Avec son décor plus chaleureux, moins de type « condo modèle dans Griffintown », Si on s’aimait s’annonce plus solide et mieux construit que l’année dernière. La sexologue Louise Sigouin a mis la pédale douce sur son concept de dualités, qui limitait la pertinence de ses interventions. Car tout ne se résume pas à des concepts noirs ou blancs dans une relation.

La seule femme du trio, Brigitte, agente de probation de 53 ans, est celle qui a provoqué le plus de commentaires enflammés jusqu’à présent. Les fans de Si on s’aimait lui ont reproché de vouloir changer Carlos, 47 ans, celui qu’elle a choisi pour poursuivre cette expérience socioaffective.

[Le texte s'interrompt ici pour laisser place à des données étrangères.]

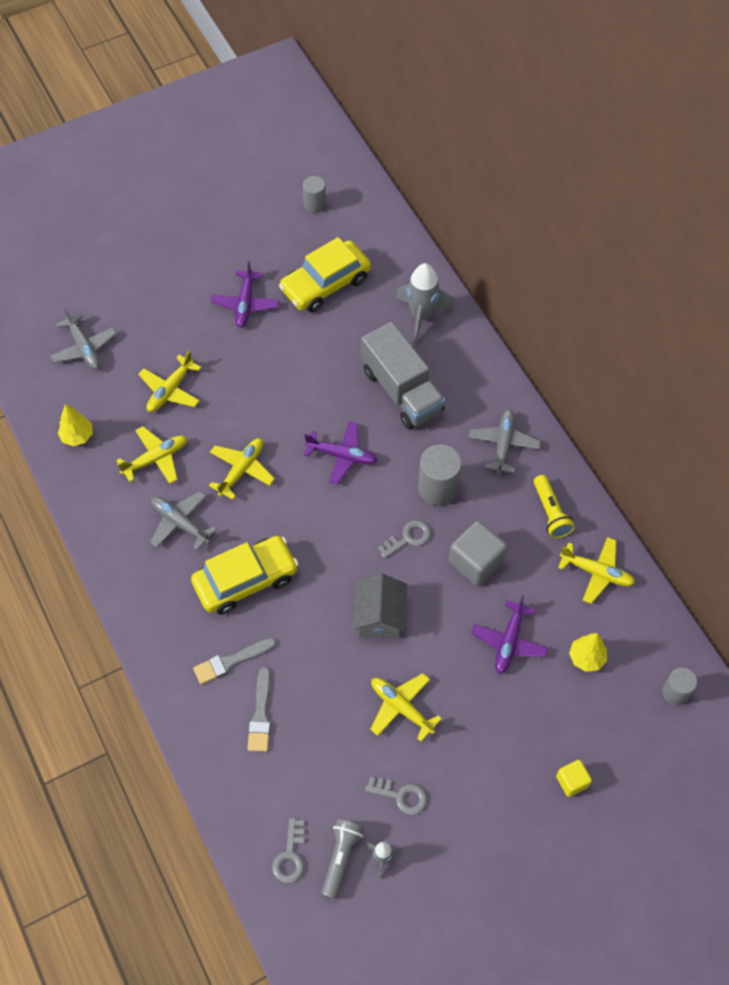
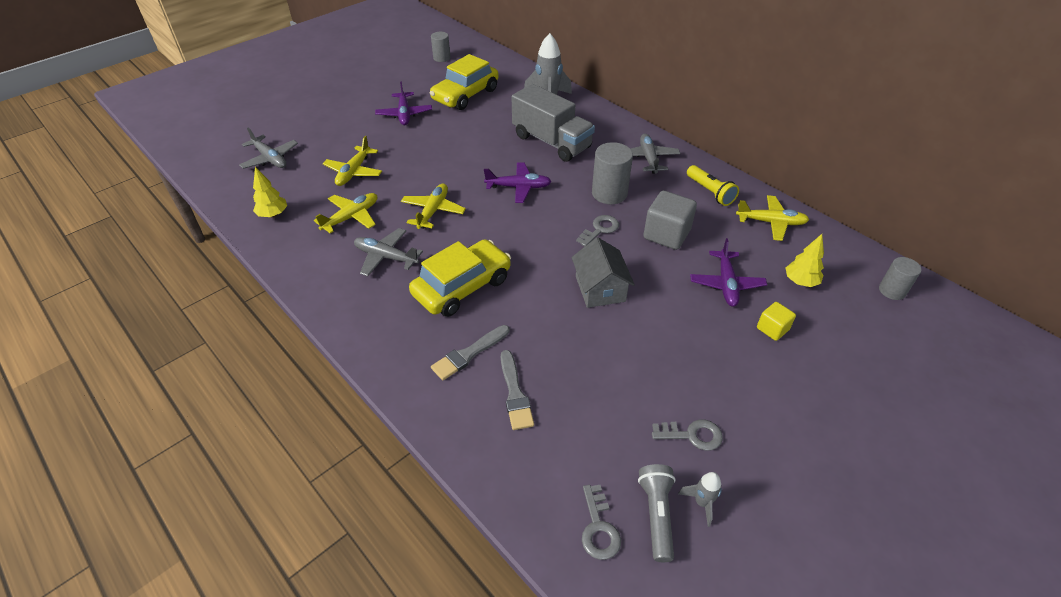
camera: 15 degrees left, 15 degrees down
(401, 707) = (654, 356): yellow plane -> none
(572, 781) = (850, 381): yellow cube -> yellow cube (772, 329)

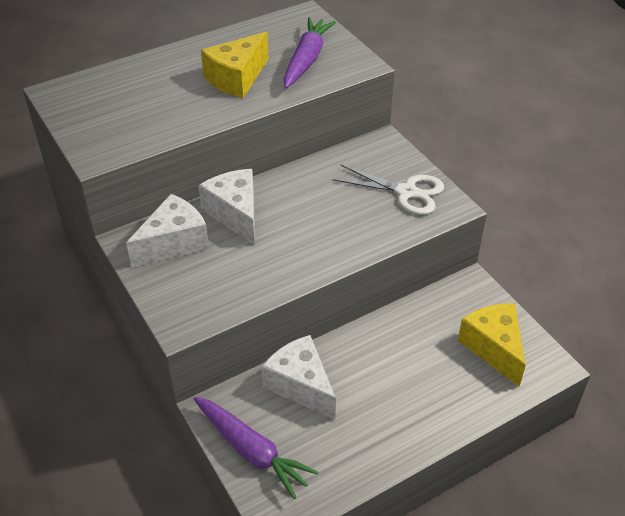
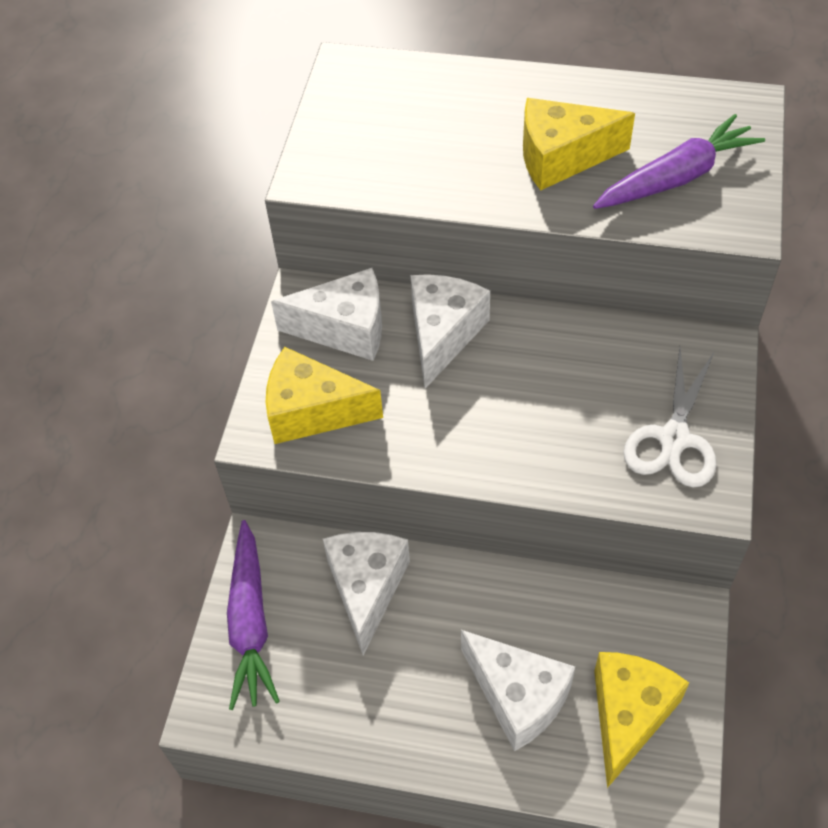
camera: 45 degrees right, 10 degrees up
(201, 294) = (312, 411): none -> yellow cheese
(406, 192) = (674, 439): white scissors -> white scissors turned 45 degrees clockwise
(435, 378) = (518, 697): none -> white cheese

Au pique-nique, le besoin de contrôle de Brigitte a été irritant. Regarde la nappe, regarde, regarde, regarde ! As-tu vu le fromage ? Regarde le fromage, regarde, regarde, regarde ! Une casquette portée à l’envers, c’est laid !

Il y a une limite entre « savoir ce que l’on veut » et imposer ses goûts et ses désirs à son partenaire. Il est bien patient, ce Carlos. D’autant que dans Si on s’aimait, les nouveaux couples se fréquentent, se présentent leurs enfants, cohabitent et partent en voyage dans l’œil de la caméra. Mettons que ça va vite en titi.

Guillaume, manœuvre en maçonnerie de 31 ans, clive moins. Il est le seul à avoir demandé une deuxième ronde après la première séance de speed dating. En voyant la photo de l’une de ses soupirantes, Guillaume a cependant lancé : « Ouin, y a de quoi à faire avec ça », « ça » étant une jolie jeune femme. Ce commentaire a très mal passé. Avec raison. C’était pas fort.

À la coanimation, Guillaume Lemay-Thivierge et Emily Bégin continuent d’analyser les rencontres comme nous le faisons, sur nos sofas. J’aime le regard bienveillant qu’ils posent sur les participants. Leurs interventions paraissent moins plaquées, plus naturelles.

Et il y a Louise Sigouin, qui perce toutes les carapaces. La séance qu’elle a eue avec Carlos à propos de l’infidélité de son père a été révélatrice.

C’est bien d’avoir des éléments plus costauds dans les demi-heures quotidiennes. Mais il ne faudrait pas non plus nous priver de moments d’hygiène corporelle douteuse, s’il vous plaît.